Continuous data can sometimes be made categorical as well. For example, height is a continuous variable, but for convenience in a research study we might want to classify people as "short", "medium", or "tall" rather than their precise hieght in centimetres. In research with children, participants are often categorized into groups such as grades 1-2, grades 3-4, grades 5-6, instead of treating grade (or age) as a continuous variable. This process of turning continuous data into categorical is called **discretizing** (making discrete). It can be useful if the data you collect aren't as continuous as the possible range of values (e.g., children's academic knwledge and abilities are typically more related to their grade level than their chronological age), or for ease of generalization.


## Plotting Continuous and Categorical Data

Recognizing which variables are continuous or categorical is important, because in many cases you need to plot them differently. Continuous data lend themselves to things like continuous lines (e.g., regression lines) and scatterplots. In contrast, plotting categorical data typically involves different plot "objects" for each category, such as difeerent bars in a bar graph, or different lines in a line plot.

## Nested Data

Nested data occur when some measurements are "nested" or isolated inside other variables. This is very common in cognitive and neuroscience research, where we take many measurements from each individual participant (e.g., lots of experimental trials, recording from multiple electrodes). Nested data can be continuous or categorical, but the variable that they are nested inside is almost always categorical (e.g., individual people or animals). In educational research, data may be collected from children in different schools; in this case data may be nested within each child, but children are in turn nested inside schools. 

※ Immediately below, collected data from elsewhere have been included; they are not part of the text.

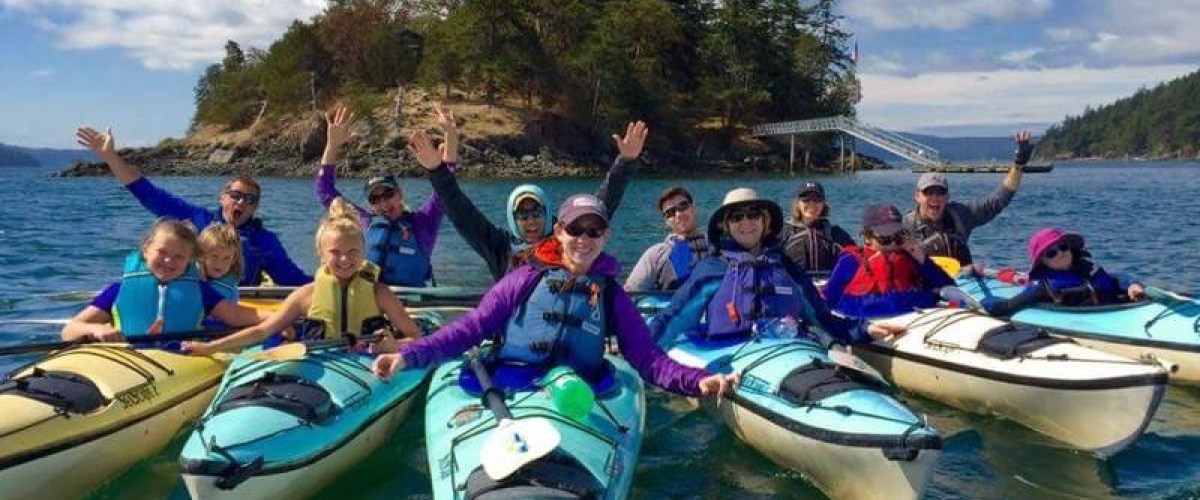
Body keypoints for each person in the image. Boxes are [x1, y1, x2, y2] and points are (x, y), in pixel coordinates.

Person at [371, 194, 739, 399]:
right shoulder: (525, 278)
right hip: (511, 383)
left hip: (581, 390)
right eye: (576, 229)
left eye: (594, 231)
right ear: (560, 232)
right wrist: (408, 355)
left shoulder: (610, 293)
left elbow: (648, 358)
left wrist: (697, 380)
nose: (584, 239)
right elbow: (471, 327)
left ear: (605, 236)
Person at [648, 188, 902, 345]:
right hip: (733, 358)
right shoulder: (712, 269)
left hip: (787, 351)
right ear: (726, 226)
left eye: (753, 215)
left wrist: (866, 328)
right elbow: (673, 318)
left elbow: (823, 319)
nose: (746, 222)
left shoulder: (787, 267)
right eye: (737, 217)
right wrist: (637, 349)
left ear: (765, 221)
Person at [417, 117, 648, 282]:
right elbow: (459, 210)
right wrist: (437, 171)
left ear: (548, 214)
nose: (531, 221)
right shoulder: (499, 247)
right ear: (513, 218)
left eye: (536, 212)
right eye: (523, 215)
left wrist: (625, 162)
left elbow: (601, 205)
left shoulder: (568, 236)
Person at [183, 199, 424, 355]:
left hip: (367, 364)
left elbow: (415, 338)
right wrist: (210, 348)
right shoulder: (305, 295)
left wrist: (395, 346)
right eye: (335, 253)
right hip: (320, 365)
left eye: (353, 252)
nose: (344, 260)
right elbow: (263, 331)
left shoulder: (379, 293)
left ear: (364, 253)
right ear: (320, 255)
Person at [74, 127, 310, 286]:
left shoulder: (264, 242)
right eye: (236, 195)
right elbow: (149, 195)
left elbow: (293, 280)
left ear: (255, 208)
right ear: (222, 198)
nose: (241, 202)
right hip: (191, 302)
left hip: (238, 307)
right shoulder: (197, 220)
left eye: (250, 200)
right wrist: (111, 157)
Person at [61, 219, 264, 342]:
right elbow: (70, 330)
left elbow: (236, 315)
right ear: (146, 249)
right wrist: (96, 329)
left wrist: (282, 315)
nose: (168, 261)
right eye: (162, 252)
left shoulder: (201, 291)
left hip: (179, 361)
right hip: (128, 359)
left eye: (179, 257)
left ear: (190, 261)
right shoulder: (117, 291)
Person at [314, 104, 448, 287]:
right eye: (375, 199)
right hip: (369, 303)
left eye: (388, 194)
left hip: (413, 304)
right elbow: (324, 190)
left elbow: (447, 191)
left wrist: (449, 141)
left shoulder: (423, 223)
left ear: (399, 194)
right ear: (370, 205)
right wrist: (332, 145)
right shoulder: (364, 221)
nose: (383, 202)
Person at [902, 130, 1034, 266]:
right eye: (928, 192)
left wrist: (1019, 164)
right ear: (917, 196)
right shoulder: (905, 225)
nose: (935, 198)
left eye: (940, 192)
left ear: (947, 197)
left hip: (959, 279)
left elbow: (999, 199)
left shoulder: (960, 215)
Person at [823, 204, 956, 318]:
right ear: (868, 237)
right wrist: (927, 297)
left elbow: (950, 289)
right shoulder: (851, 261)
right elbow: (832, 303)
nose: (893, 243)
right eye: (886, 238)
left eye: (898, 236)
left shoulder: (910, 258)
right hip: (873, 327)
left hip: (914, 322)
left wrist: (921, 258)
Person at [980, 228, 1146, 317]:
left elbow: (1116, 279)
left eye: (1063, 247)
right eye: (1051, 253)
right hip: (1089, 321)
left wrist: (1132, 284)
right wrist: (983, 302)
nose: (1060, 253)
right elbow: (1006, 306)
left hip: (1118, 312)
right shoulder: (1044, 287)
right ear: (1042, 262)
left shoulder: (1088, 270)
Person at [624, 185, 712, 292]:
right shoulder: (656, 255)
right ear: (666, 221)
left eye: (683, 206)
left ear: (693, 208)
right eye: (671, 213)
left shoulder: (719, 246)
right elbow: (630, 293)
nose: (678, 214)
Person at [779, 181, 855, 276]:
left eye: (817, 199)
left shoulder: (836, 234)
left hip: (828, 287)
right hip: (795, 286)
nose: (812, 204)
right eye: (806, 199)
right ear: (798, 203)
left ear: (823, 204)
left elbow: (856, 260)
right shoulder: (783, 232)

Recognizing nested data is important because, typically, there is less variability within an individual (or other nesting category) than between individuals (or other categories). As we will shortly learn, in exporatory data analysis (EDA), as well as in statistics, measures of variability are an important way that we make inferences about the data. 

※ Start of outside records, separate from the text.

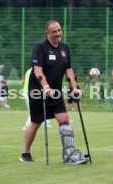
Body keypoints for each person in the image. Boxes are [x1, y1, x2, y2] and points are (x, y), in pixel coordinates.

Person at [19, 20, 88, 164]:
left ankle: (68, 154)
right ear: (48, 33)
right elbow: (37, 70)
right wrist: (45, 87)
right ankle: (25, 153)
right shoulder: (40, 47)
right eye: (54, 31)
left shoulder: (64, 48)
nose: (58, 34)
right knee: (36, 122)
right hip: (38, 91)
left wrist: (74, 88)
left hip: (55, 92)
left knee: (64, 119)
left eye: (59, 30)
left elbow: (69, 71)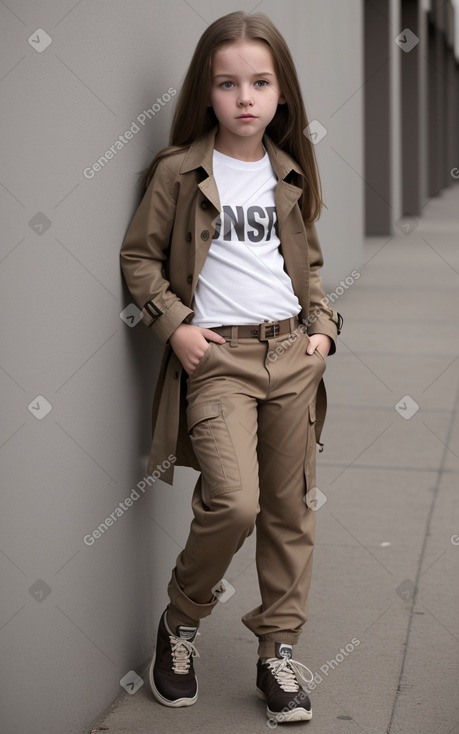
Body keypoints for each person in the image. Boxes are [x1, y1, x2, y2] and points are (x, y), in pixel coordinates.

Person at [120, 10, 342, 724]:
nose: (243, 97)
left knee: (288, 512)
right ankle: (180, 622)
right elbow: (139, 258)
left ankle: (276, 653)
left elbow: (307, 269)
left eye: (258, 82)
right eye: (226, 83)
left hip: (292, 355)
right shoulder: (179, 170)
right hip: (220, 362)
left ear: (281, 93)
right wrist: (175, 325)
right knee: (235, 502)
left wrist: (324, 331)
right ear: (205, 91)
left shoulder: (290, 173)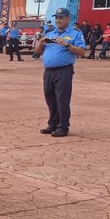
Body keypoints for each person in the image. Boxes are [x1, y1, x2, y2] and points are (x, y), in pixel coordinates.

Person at [35, 8, 86, 138]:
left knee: (62, 99)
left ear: (68, 19)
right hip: (48, 72)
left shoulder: (75, 33)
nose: (58, 20)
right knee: (50, 98)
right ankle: (53, 124)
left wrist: (66, 44)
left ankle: (63, 126)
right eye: (57, 18)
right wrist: (40, 44)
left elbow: (82, 52)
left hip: (63, 71)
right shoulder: (50, 33)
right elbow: (38, 52)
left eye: (61, 18)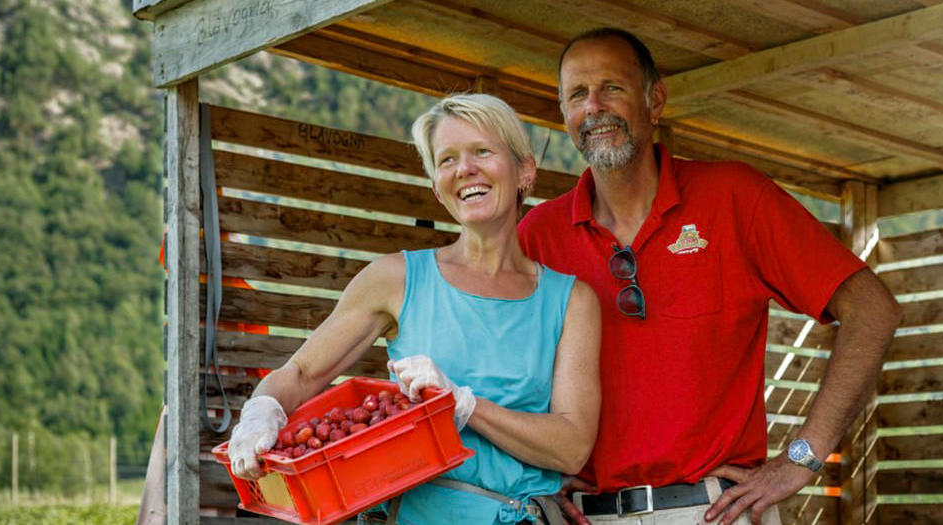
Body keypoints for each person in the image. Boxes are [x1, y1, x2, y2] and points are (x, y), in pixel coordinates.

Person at [517, 28, 902, 525]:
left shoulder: (735, 197)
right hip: (584, 517)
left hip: (711, 510)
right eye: (577, 94)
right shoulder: (538, 234)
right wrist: (536, 474)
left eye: (612, 87)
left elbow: (873, 308)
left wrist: (802, 459)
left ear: (655, 100)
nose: (594, 106)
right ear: (564, 114)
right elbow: (503, 369)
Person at [228, 93, 602, 524]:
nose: (465, 169)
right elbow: (299, 374)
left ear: (525, 171)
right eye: (447, 160)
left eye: (482, 151)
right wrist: (261, 412)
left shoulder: (570, 301)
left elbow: (572, 446)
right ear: (437, 189)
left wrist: (464, 405)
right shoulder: (396, 279)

For example, say we run a reaction time experiment with 100 trials, and 10 participants. We thus have 100 x 10 = 1000 data points. The variability is likely lower within an individula than between – one participant may be on average 150 ms faster than another, but each individual may only show a variation of +/- 25 ms in their personal average reaction times. In this case, if we compute the averate over all 1000 trials, without considering nesting structure, our measure of the average variance across the 1000 trials will be very low, because each individual contributes so many (similar) trials. But if we first averate across the 100 trials for each participant, then compute the variability between these averages, we will most likely see higher variance, which reflects the true person-to-person variation.